● PROBLEMS AND TASKS:
A - Render this sentence from the EMR Serverless thread into Spanish: "It looks like it's hard for Kyuubi service running on EC2 or others to access Amazon EMR Serverless Spark."
B - Set down word for word the stretch of the EMR Serverless thread from "Does this help?" through "through Thrift Protocol.".

● SOURCE PASSAGE:
════════════════
API method: https://docs.aws.amazon.com/emr-serverless/latest/APIReference/API_StartJobRun.html AWS SDK for Java: https://sdk.amazonaws.com/java/api/latest/software/amazon/awssdk/services/emrserverless/EmrServerlessClient.html#startJobRun(software.amazon.awssdk.services.emrserverless.model.StartJobRunRequest)

PS: It requires that an EMRServerless application is created.

Does this help?

zhaohehuhu commented 4 months ago

Thanks @PauloMigAlmeida. The EMR serverless runs on a VPC mannered by AWS, I just wonder it is possbile for Kyuubi Service talk to Spark Engine in EMR serverless through Thrift Protocol.

PauloMigAlmeida commented 4 months ago

@zhaohehuhu I'm almost certain that it isn't supported but let me check that internally first and I will come back to you with an answer tomorrow.

On a separate note, if communicating via thrift isn't possible, is there any alternative that could be explored instead?

zhaohehuhu commented 4 months ago

Thanks. It looks like it's hard for Kyuubi service running on EC2 or others to access Amazon EMR Serverless Spark. I will discuss it with @pan3793.

PauloMigAlmeida commented 4 months ago

@zhaohehuhu I got hold of a EMR Serverless specialist internally. Thrift communication isn't possible at this moment on EMR Serverless =/

pan3793 commented 4 months ago

@PauloMigAlmeida do you know the exact restriction? TCP inbound traffic or something?
════════════════
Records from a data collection
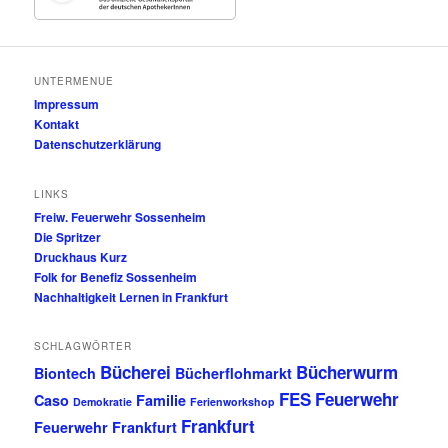
UNTERMENUE
Impressum
Kontakt
Datenschutzerklärung
LINKS
Freiw. Feuerwehr Sossenheim
Die Spritzer
Druckhaus Kurz
Folk for Benefiz Sossenheim
Nachhaltigkeit Lernen in Frankfurt
SCHLAGWÖRTER
Bücherei
Bücherwurm
Biontech
Bücherflohmarkt
FES
Feuerwehr
Caso
Familie
Demokratie
Ferienworkshop
Frankfurt
Feuerwehr Frankfurt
════════════════
● RESPONSES BY ITEM NUMBER:
A - Parece que es difícil que el servicio Kyuubi que se ejecuta en EC2 u otros acceda a Amazon EMR Serverless Spark.

B -
Does this help?

zhaohehuhu commented 4 months ago

Thanks @PauloMigAlmeida. The EMR serverless runs on a VPC mannered by AWS, I just wonder it is possbile for Kyuubi Service talk to Spark Engine in EMR serverless through Thrift Protocol.